Anyway, this totals $155.55, but the invoice did not stop there. I also got charged $2.62 for something generically labelled “Other Fees” (but which elsewhere was described as a “Merchandise Processing Fee”). On top of that FedEx added a $4.50 “Disbursement Fee,” which I guess is what they are charging me for paying Uncle Sam the taxes and getting me to pay them afterwards.

Today, after wondering exactly who I should write to or call to try to get everyone to agree that something had gone wrong, I decided it was my patriotic duty to pay the patriotic duty on board games.
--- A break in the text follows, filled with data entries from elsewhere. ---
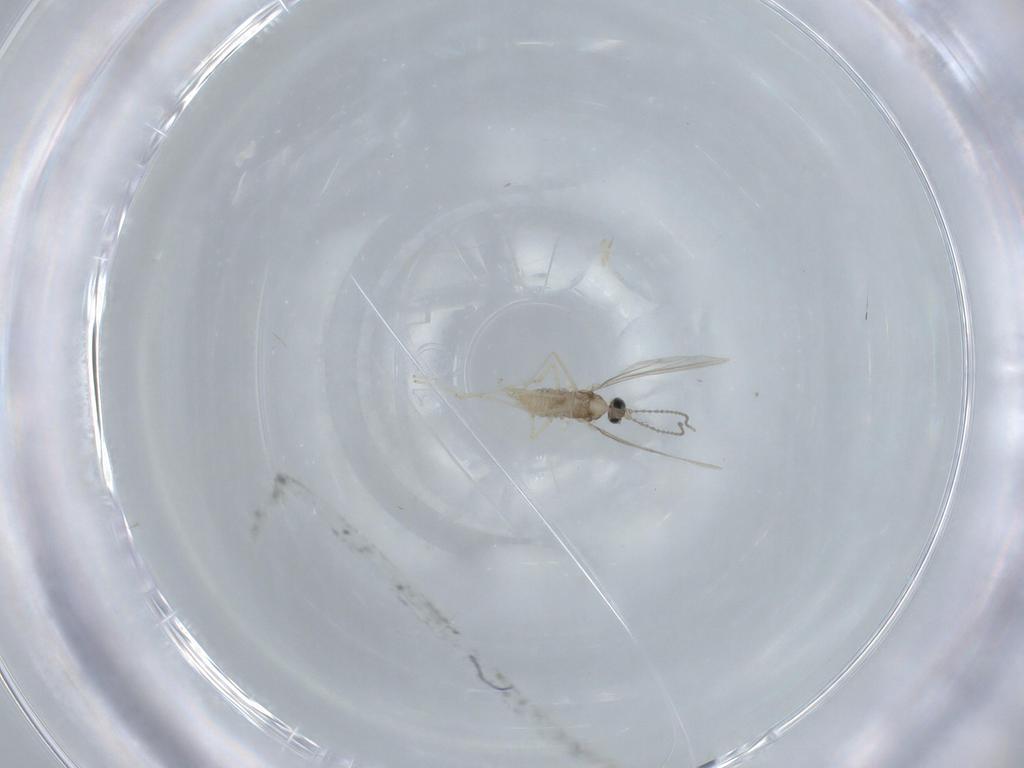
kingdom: Animalia
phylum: Arthropoda
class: Insecta
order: Diptera
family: Sciaridae
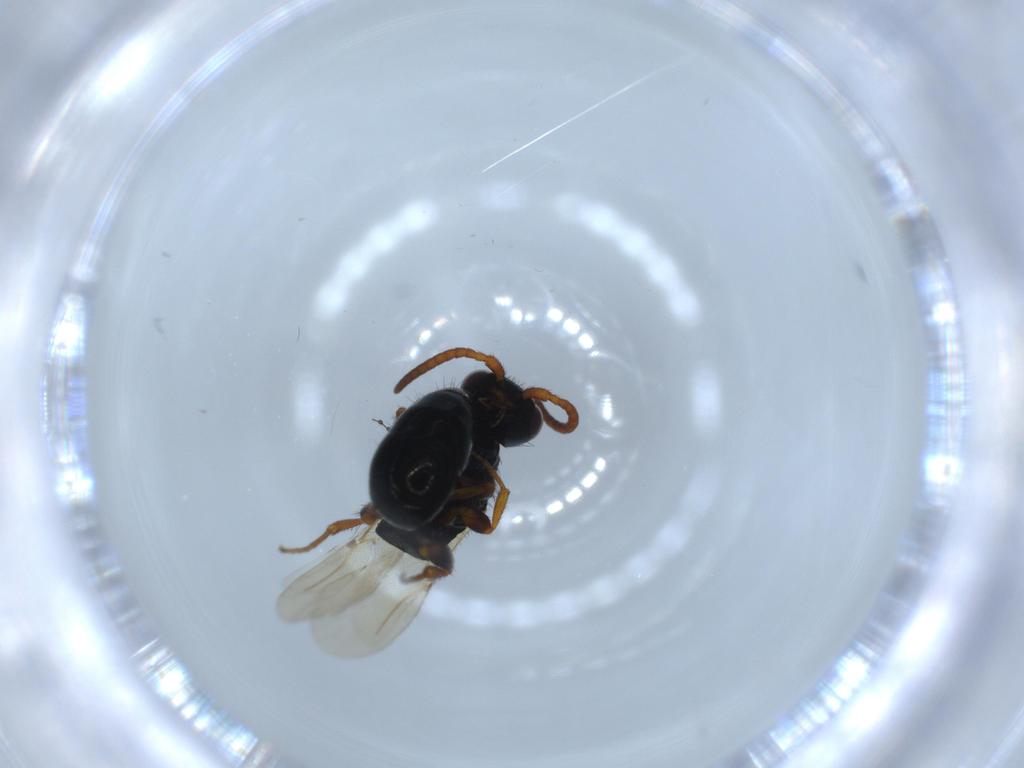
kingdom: Animalia
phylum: Arthropoda
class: Insecta
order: Hymenoptera
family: Bethylidae
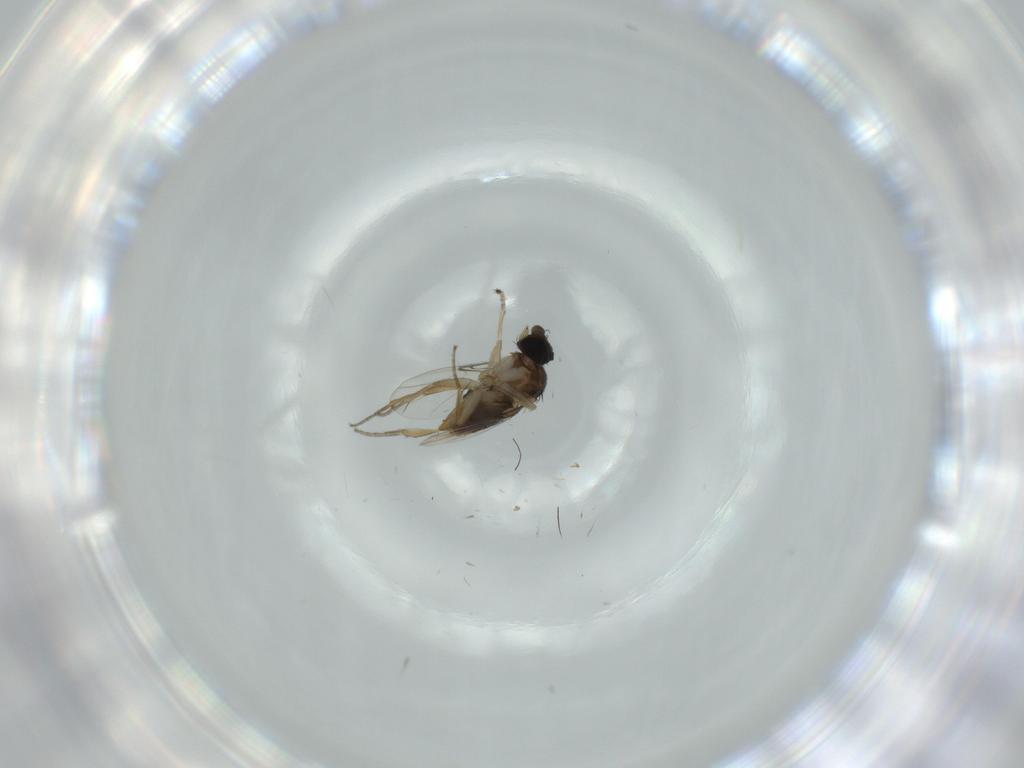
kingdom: Animalia
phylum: Arthropoda
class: Insecta
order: Diptera
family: Phoridae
Dutch-designed games of Chinese manufacture are streaming over the Canadian border, and sure, it’s only like $15 of Chinese commerce, but paying $162.67 is the sort of sacrifice that every American should pay to ensure that our fast-food themed strategy games made out of cardboard and plastic should not be designed by foreigners in the Netherlands or made in a factory in China, or sold by a Canadian retailer, but rather should be made in the USA, like good old Sorry.

Sorry! but it’s also made in China.

In sum, I am so very glad I made this mistake so that I can serve as a cautionary tale for others. Never buy something a year before a crisis emerges that risks your country’s very existence. Or if you do, prepare to pay a $162.67 penalty for $15 of treasonous commerce.

UPDATE: In the interim, a Court has ruled that these tariffs were illegally imposed.  Supposedly, I might get my money back. Probably right after the threat to America from Splotter Games is at an end.


[1] I am told this comes from Article 1, Section 8 of the U.S. Constitution.

[2] I am told this comes from Section 321(a)(2)(C) of the Tariff Act, a 1938 amendment to the 1930 Tariff Act.

[3] I am told this comes from Section 232 of the Trade Expansion Act of 1962. See also this general discussion.

[4] First they came for the socialists, and I did not speak out—because I was not a socialist.
Then they came for the trade unionists, and I did not speak out—because I was not a trade unionist.
Then they came for the Jews, and I did not speak out—because I was not a Jew.
Then they came for me—and there was no one left to speak for me.